Les campagnes menées en France pour « déstigmatiser » les maladies mentales

Pour lutter contre les discriminations à l’encontre des personnes atteintes de maladies mentales, le gouvernement français a lancé plusieurs initiatives. Parmi elles, la création de la plateforme antidiscriminations.fr est un engagement majeur. Cette interface propose un service de signalement et d’accompagnement pour les victimes ou les témoins de discriminations. Avec un numéro de téléphone et un accès en ligne, elle vise à apporter une réponse rapide et gratuite aux victimes de discriminations, avec l’appui du Défenseur des droits.

En complément, des organisations comme l’Unafam (Union nationale de familles et amis de personnes malades et/ou handicapées psychiques) se sont données comme mission de sensibiliser et mener un combat contre la stigmatisation liée aux maladies mentales. L’Unafam organise des événements et initiatives, tels que Psycyclette, un tour de France à vélo visant à briser les tabous autour des maladies psychiques,  et soutient des concours d’art postal et le Psychodon, initiative visant à faire des maladies psychiques une cause nationale. Ces actions visent à changer le regard sur les maladies psychiques et à informer le public sur ses conditions​​.

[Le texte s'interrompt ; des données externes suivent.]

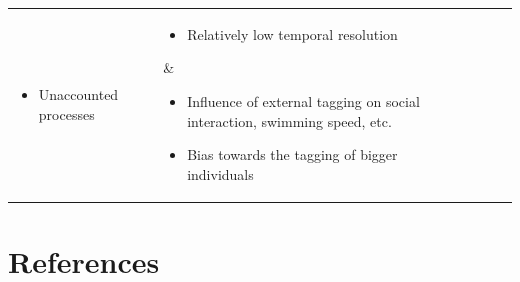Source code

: \documentclass[12pt,authoryear]{elsarticle}
\begin{document}
\begin{landscape}
\begin{table}[ht!]
\begin{center}
\begin{tabular}{|l|l|l|l|l|l|}
{\begin{itemize}[leftmargin=1em,itemsep=1pt,parsep=0pt]
\item Unaccounted processes
\end{itemize}} & \parbox[t]{0.25\textwidth}{%
\begin{itemize}[leftmargin=1em,itemsep=1pt,parsep=0pt]\raggedright%
\item Relatively low temporal resolution
\end{itemize}} & \parbox[t]{0.25\textwidth}{%
\begin{itemize}[leftmargin=1em,itemsep=1pt,parsep=0pt]\raggedright%
\item Influence of external tagging on social interaction, swimming speed, etc.
\item Bias towards the tagging of bigger individuals
\end{itemize}}\\    \hline
\end{tabular}
\end{center}
\end{table}
\end{landscape}







\newpage
\section*{References}







\end{document}
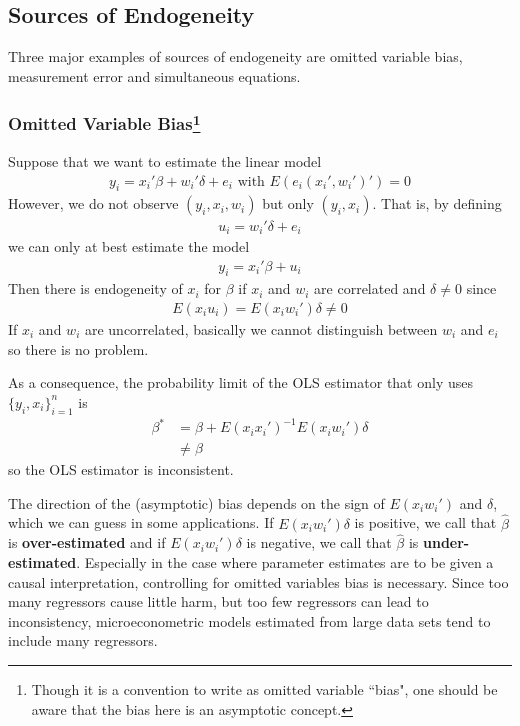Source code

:\documentclass[11pt]{article} %
\theoremstyle{definition}
\numberwithin{defn}{subsection}
\numberwithin{thm}{subsection}
\numberwithin{ex}{subsection}
\newcommand{\bhat}{\hat{\beta}}
\begin{document}
\subsection{Sources of Endogeneity}
Three major examples of sources of endogeneity are omitted variable bias, measurement error and simultaneous equations.

\subsubsection{Omitted Variable Bias\footnote{Though it is a convention to write as omitted variable ``bias", one should be aware that the bias here is an asymptotic concept.}}
Suppose that we want to estimate the linear model
\begin{align*}
y_i=x_i'\beta+w_i'\delta+e_i\text{ with }E(e_i(x_i',w_i')')=0
\end{align*}
However, we do not observe $(y_i,x_i,w_i)$ but only $(y_i,x_i)$. That is, by defining
\begin{align*}
u_i=w_i'\delta+e_i
\end{align*}
we can only at best estimate the model
\begin{align*}
y_i=x_i'\beta+u_i
\end{align*}
Then there is endogeneity of $x_i$ for $\beta$ if $x_i$ and $w_i$ are correlated and $\delta\neq0$ since
\begin{align*}
E(x_iu_i)=E(x_iw_i')\delta\neq0
\end{align*}
If $x_i$ and $w_i$ are uncorrelated, basically we cannot distinguish between $w_i$ and $e_i$ so there is no problem. 

As a consequence, the probability limit of the OLS estimator that only uses $\{y_i,x_i\}_{i=1}^n$ is 
\begin{align*}
\beta^*&=\beta+E(x_ix_i')^{-1}E(x_iw_i')\delta\\
&\neq \beta
\end{align*}
so the OLS estimator is inconsistent. 

The direction of the (asymptotic) bias depends on the sign of $E(x_iw_i')$ and $\delta$, which we can guess in some applications. If $E(x_iw_i')\delta$ is positive, we call that $\bhat$ is \textbf{over-estimated} and if $E(x_iw_i')\delta$ is negative, we call that $\bhat$ is \textbf{under-estimated}. 
Especially in the case where parameter estimates are to be given a causal interpretation, controlling for omitted variables bias is necessary. Since too many regressors cause little harm, but too few regressors can lead to inconsistency, microeconometric models estimated from large data sets tend to include many regressors.
\end{document}
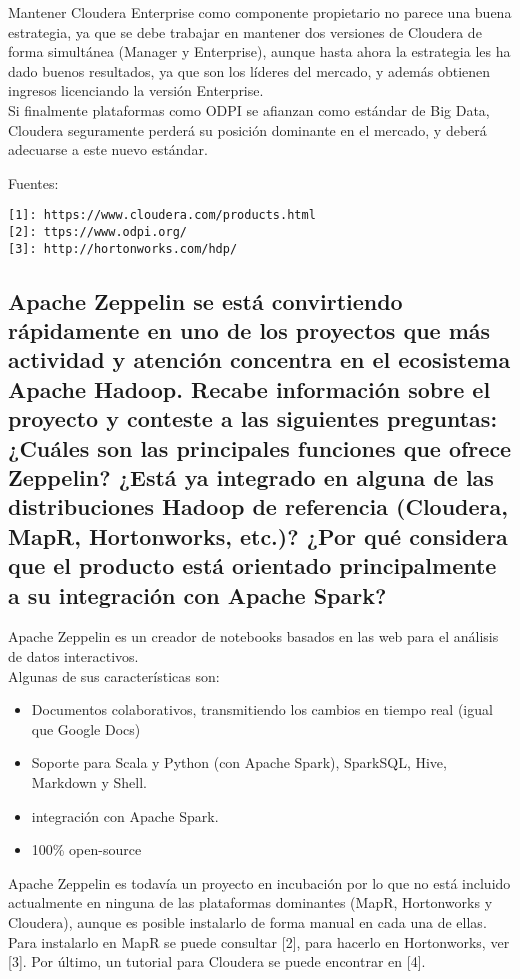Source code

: \documentclass[12pt,a4paper,twoside,openright,titlepage,final]{article}
\begin{document}
Mantener Cloudera Enterprise como componente propietario no parece una buena estrategia, ya que se debe trabajar en mantener dos versiones de Cloudera de forma simultánea (Manager y Enterprise), aunque hasta ahora la estrategia les ha dado buenos resultados, ya que son los líderes del mercado, y además obtienen ingresos licenciando la versión Enterprise.\\

Si finalmente plataformas como ODPI se afianzan como estándar de Big Data, Cloudera seguramente perderá su posición dominante en el mercado, y deberá adecuarse a este nuevo estándar.

Fuentes:\\
\begin{verbatim}
[1]: https://www.cloudera.com/products.html
[2]: ttps://www.odpi.org/
[3]: http://hortonworks.com/hdp/
\end{verbatim}

\subsection{Apache Zeppelin se está convirtiendo rápidamente en uno de los proyectos que más actividad y atención concentra en el ecosistema Apache Hadoop. Recabe información sobre el proyecto y conteste a las siguientes preguntas: ¿Cuáles son las principales funciones que ofrece Zeppelin? ¿Está ya integrado en alguna de las distribuciones Hadoop de referencia (Cloudera, MapR, Hortonworks, etc.)? ¿Por qué considera que el producto está orientado principalmente a su integración con Apache Spark?}

Apache Zeppelin es un creador de notebooks basados en las web para el análisis de datos interactivos.\\

Algunas de sus características son:

\begin{itemize}
\item Documentos colaborativos, transmitiendo los cambios en tiempo real (igual que Google Docs)
\item Soporte para Scala y Python (con Apache Spark), SparkSQL, Hive, Markdown y Shell.
\item integración con Apache Spark.
\item 100\% open-source
\end{itemize}

Apache Zeppelin es todavía un proyecto en incubación por lo que no está incluido actualmente en ninguna de las plataformas dominantes (MapR, Hortonworks y Cloudera), aunque es posible instalarlo de forma manual en cada una de ellas. Para instalarlo en MapR se puede consultar [2], para hacerlo en Hortonworks, ver [3]. Por último, un tutorial para Cloudera se puede encontrar en [4].\\
\end{document}

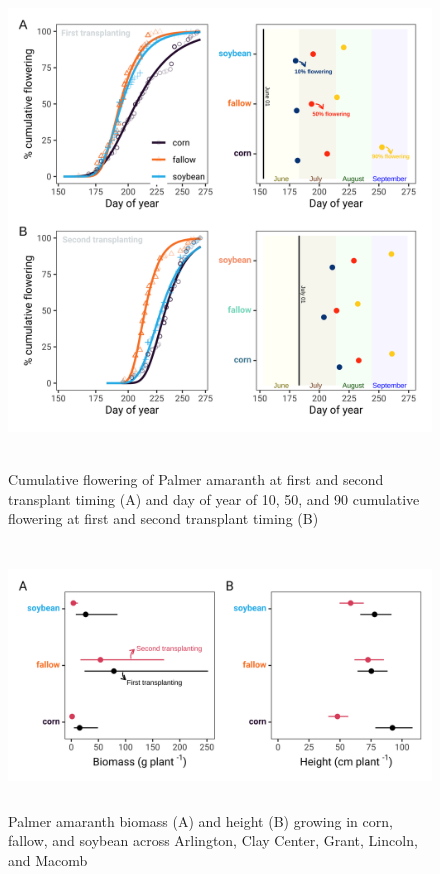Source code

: \documentclass[utf8]{frontiersSCNS}
\begin{document}
\begin{figure}

{\centering \includegraphics[width=130mm,height=130mm]{../data analysis/figures/Figure 2} 

}

\caption{Cumulative flowering of Palmer amaranth at first and second transplant timing (A) and day of year of 10, 50, and 90 cumulative flowering at first and second transplant timing (B)}\label{fig:Figure-2}
\end{figure}

\begin{figure}

{\centering \includegraphics[width=130mm,height=70mm]{../data analysis/figures/Figure 3} 

}

\caption{Palmer amaranth biomass (A) and height (B) growing in corn, fallow, and soybean across Arlington, Clay Center, Grant, Lincoln, and Macomb}\label{fig:Figure-3}
\end{figure}
\end{document}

En France la Haute autorité de lutte contre les discriminations et pour l’égalité (HALDE), une autorité administrative indépendante, a également le pouvoir de juger toutes les formes de discrimination interdites par la loi ou par un accord international s’appliquant sur notre territoire. La HALDE a pour mission de promouvoir l’égalité et la lutte contre les discriminations, en traitant les cas de discrimination soumis par des individus ou des organisations et en recommandant des modifications de la législation ou de la réglementation.

Initiatives 2024 du Centre Ressource Réhabilitation : vers une déstigmatisation des maladies mentales

En 2024, le Centre Ressource Réhabilitation prévoit diverses initiatives pour lutter contre la stigmatisation des maladies mentales, dont un symposium sur la remédiation cognitive et la création d’un journal dédié à cette cause. Ces initiatives visent à favoriser une meilleure compréhension et intégration des personnes atteintes de troubles mentaux. Leur étude souligne l’importance de lutter contre l’autostigmatisation des personnes atteintes de troubles mentaux sévères et de troubles du spectre autistique.